Una sessantina di anni dopo, si rinnovò la situazione del periodo napoleonico ad opera del Governo Italiano, il quale, il 19 giugno 1873 estese al territorio dell'ex Stato Pontificio la legge del 7 luglio 1866, con la quale si disponeva la soppressione di tutti gli ordini religiosi e delle corporazioni e congregazioni religiose, regolari secolari, con confisca di tutti i loro beni da parte del Demanio dello Stato. Perciò anche la chiesa ed il convento di San Carlo furono confiscati e cinque anni dopo, il 13 giugno 1878, furono ceduti in proprietà al Comune di Cave che ne aveva fatto richiesta per adibirli a funzioni di pubblica utilità. La chiesa fu dal Comune affidata per l'officiatura ai religiosi ex conventuali, obbligati ora a vestire da preti secolari, ai quali fu lasciata per l'abitazione e l'attività pastorale circa la metà dei locali del convento.

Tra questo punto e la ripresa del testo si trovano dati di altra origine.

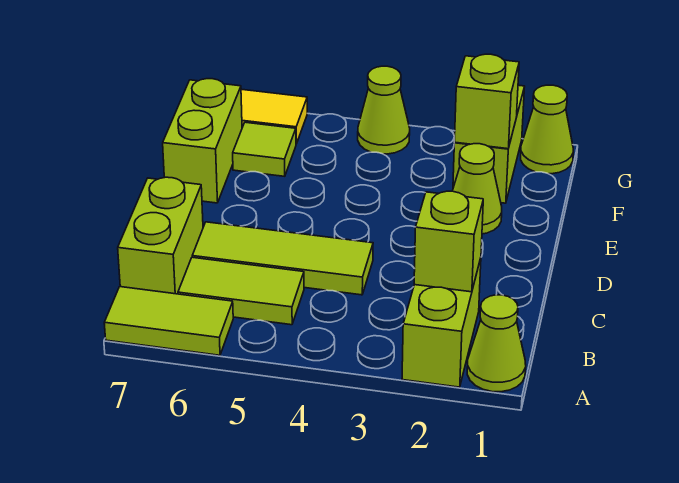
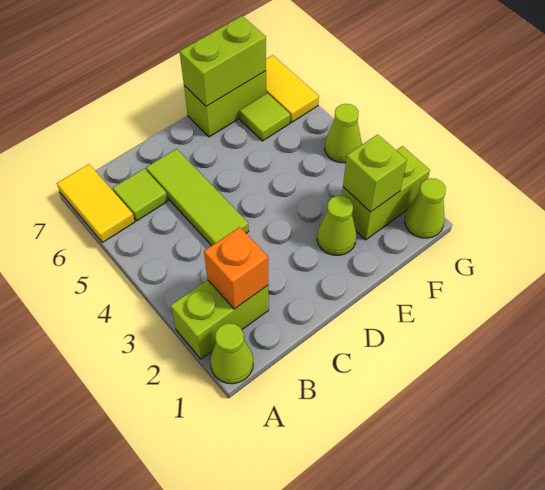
lime tile A6:A7 level 1 -> yellow tile A6:A7 level 1
lime brick B2 level 2 -> orange brick B2 level 2
lime tile B5:B6 level 1 -> lime tile B6 level 1
lime brick B7:C7 level 1 -> lime brick E7:F7 level 2

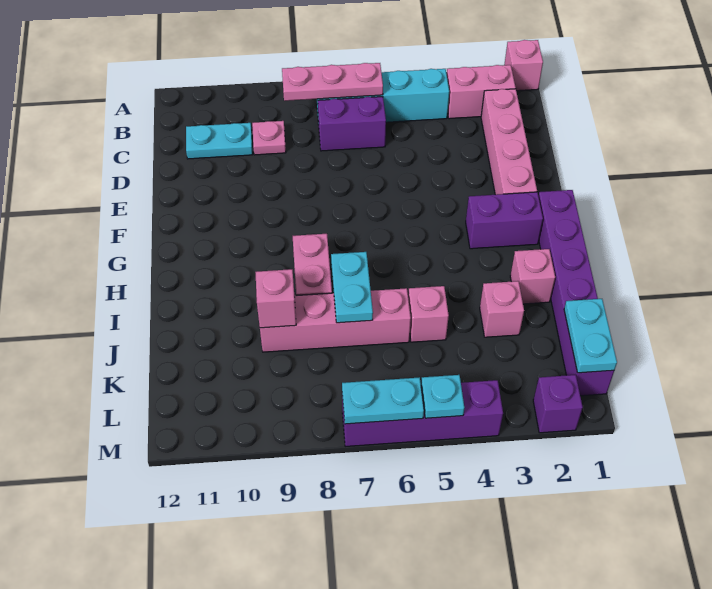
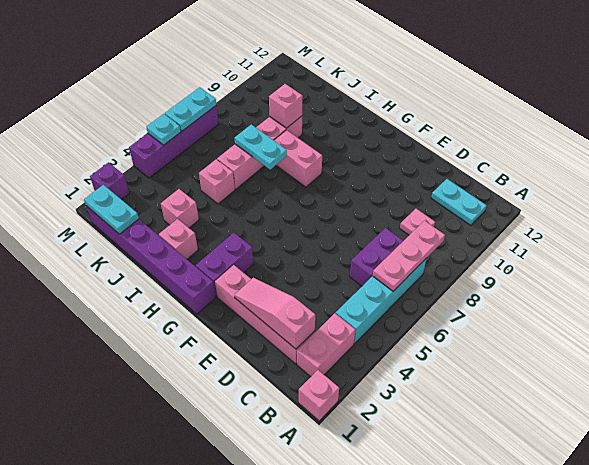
none -> pink slope C2:E2 level 2 top C
cyan plate C10:C11 level 1 -> cyan plate B11:C11 level 1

La chiesa di San Carlo è ancora oggi di proprietà comunale, mentre il convento è tornato in proprietà ai francescani grazie a due operazioni economiche avvenute in tempi diversi; la prima, il 10 settembre 1907, con la quale i sacerdoti officianti la chiesa comprarono dal Comune, con la somma di ottomila lire, la parte del convento da loro occupata; la seconda, nel 1963, allorché i frati, con regolare atto di permuta, ottennero la proprietà della restante parte del convento, dando in cambio un nuovo edificio in Viale Orti Giorgioli, appositamente costruito per diventare una sede comunale.
Nell'ultimo conflitto mondiale, la chiesa e il convento di San Carlo furono più volte colpiti dai bombardamenti aerei che Cave subì in quell'infausto periodo. E la facciata della chiesa, nella sua parte inferiore, porta ancora molte tracce di quelle ferite.

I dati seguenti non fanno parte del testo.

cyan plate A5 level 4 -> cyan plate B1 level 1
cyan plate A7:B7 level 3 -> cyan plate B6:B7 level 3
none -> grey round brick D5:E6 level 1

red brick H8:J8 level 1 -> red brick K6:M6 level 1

I lavori di restauro e ammodernamento della chiesa e del convento avvenuti nel dopo guerra, principalmente nel quadriennio 1964 - 1967, hanno portato a sostanziali modificazioni dei due edifici. Specialmente la chiesa ha risentito il cambiamento dopo la sostituzione dell'antico pavimento ricoperto da seimila quadrelli in cotto e comprendente anche numerose pietre tombali, con l'attuale pavimento in lastre di marmo bianco; e dopo la rimozione del pulpito e dell'organo e la modificazione degli altari in seguito alle disposizioni della riforma liturgica voluta dal Concilio Vaticano II.

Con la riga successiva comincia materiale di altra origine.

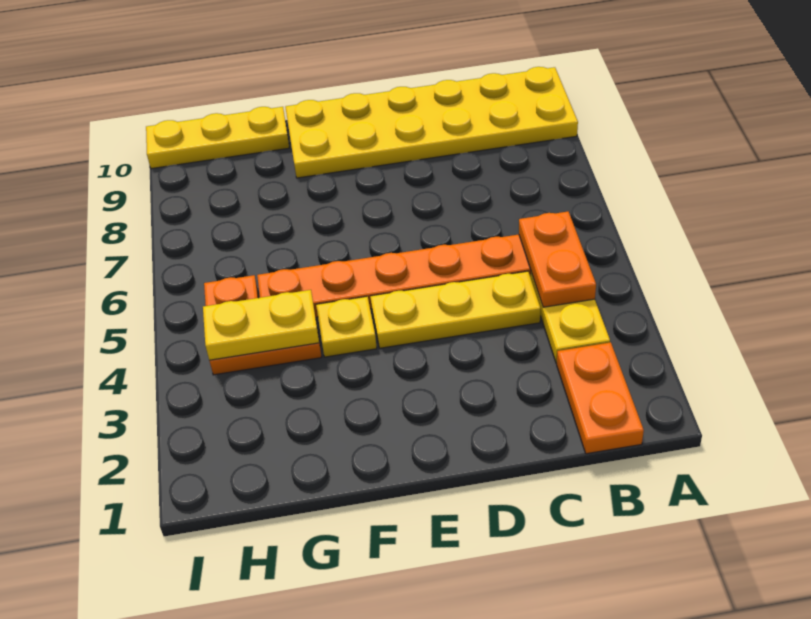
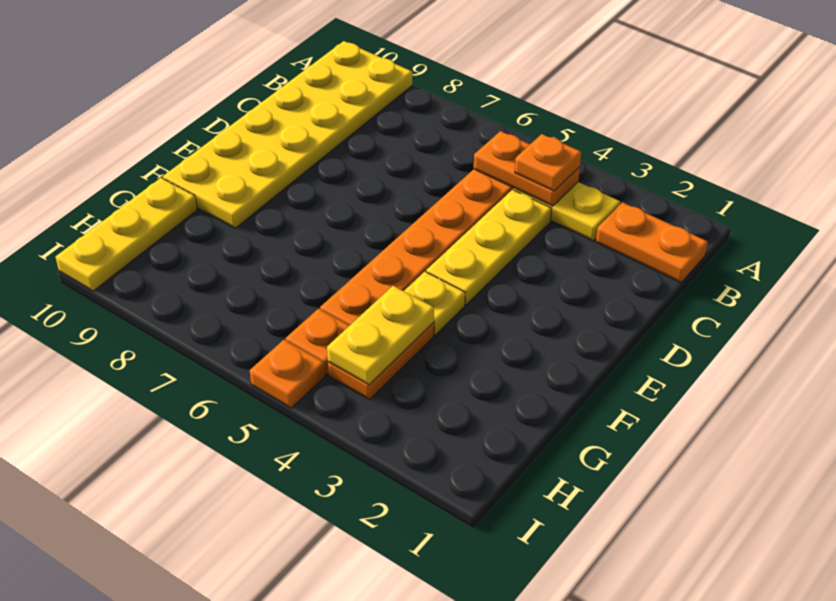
none -> orange plate B4 level 3
none -> orange plate I5 level 1

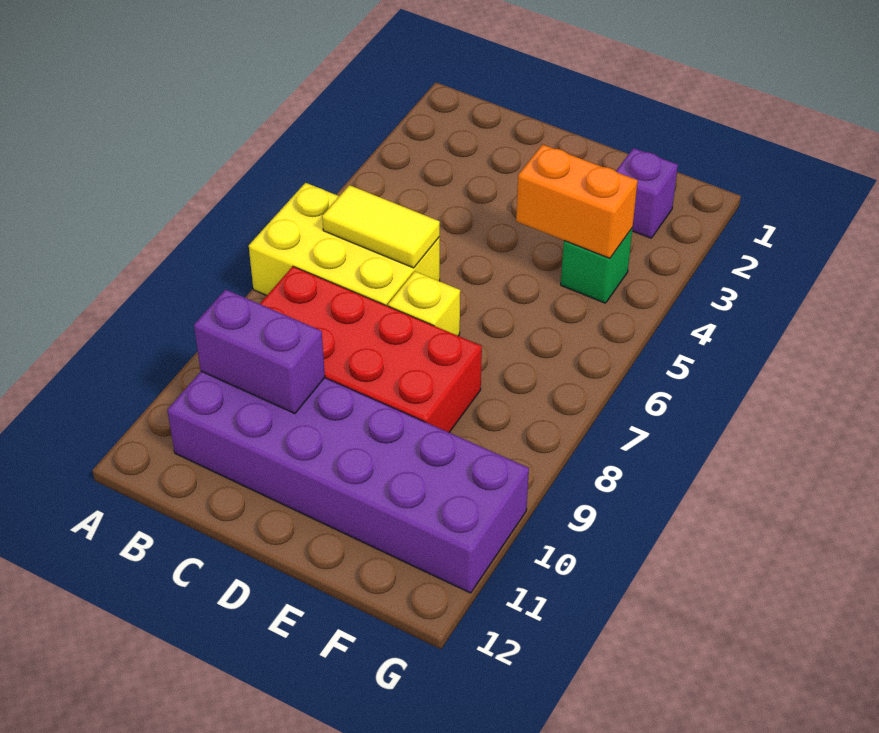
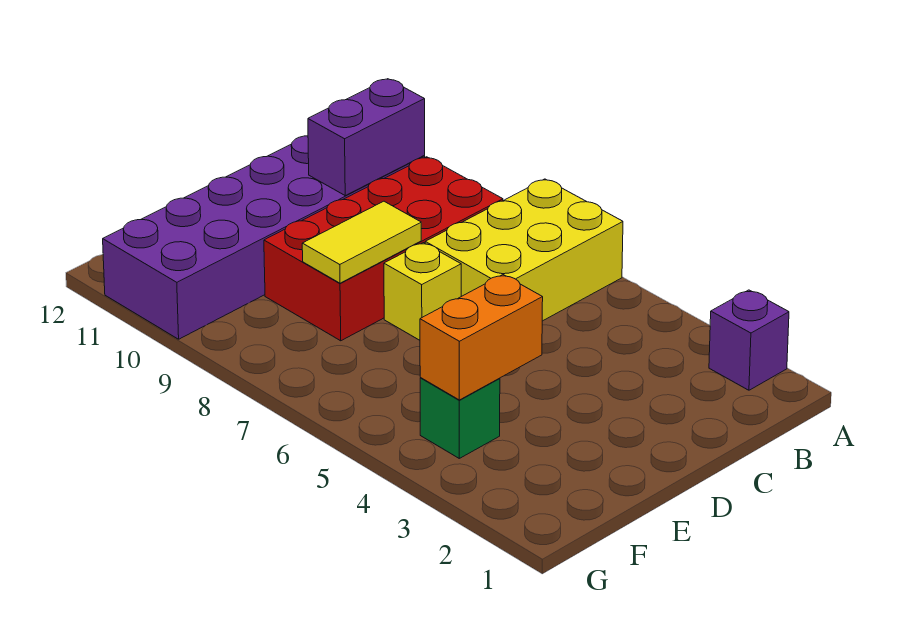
yellow tile B6:C6 level 2 -> yellow tile D8:E8 level 2
purple brick F2 level 1 -> purple brick A2 level 1

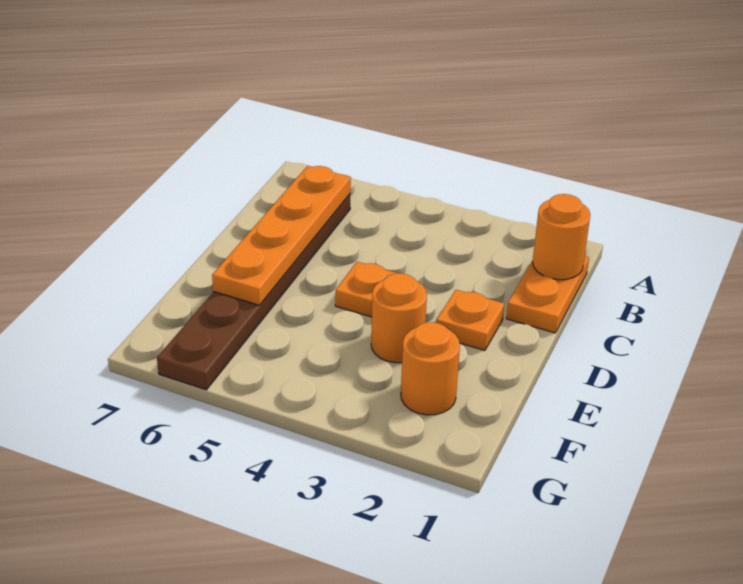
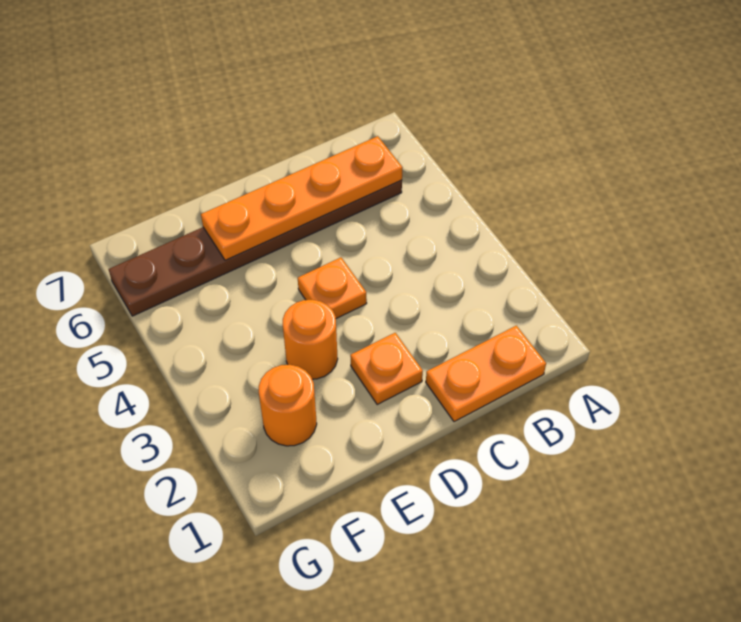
orange round brick B1 level 2 -> none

Ma anche i cambiamenti avvenuti, la chiesa di San Carlo ha mantenuto l'eleganza e la solennità del suo interno a croce latina, nello stile architettonico di transizione fra il Rinascimentale e il Barocco, decorato con numerosi affreschi del XVII secolo dovuti al pennello del pittore romano Angelo Alerii, e con finissimi stucchi fa i più belli nel loro genere in gran parte opera dello scultore Francesco Nuvoloni.
Nelle sei cappelle e nel transetto, quadri di autori diversi del periodo compreso fra la prima metà del 1600 e la prima metà del 1800, e un crocefisso ligneo del XVI secolo.
L'altare maggiore ed il pavimento del presbiterio sono rivestiti di pregiati marmi policromi acquistati a Palestrina nel 1700, provenienti da edifici romani, forse dal famoso tempio dedicato alla Fortuna Primigenia.
Due magnifiche opere dell'arte medievale, forse anch'esse provenienti da edifici romani, sono rappresentate da due colonne di marmo bianco finemente scolpite che ornano il presbiterio e che la tradizione vuole siano state donate dal Principe Marcantonio Colonna alla chiesa di San Lorenzo e poi trasportate in San Carlo, per volere del principe Filippo Colonna.
Infine, nascosto dietro l'altare maggiore, un capolavoro dell'arte secentesca: l'imponente coro ligneo di forma semicircolare addossato all'abside, scolpito nel 1689 dal mastro Giacomo Maschio di Venezia e restaurato del 1985.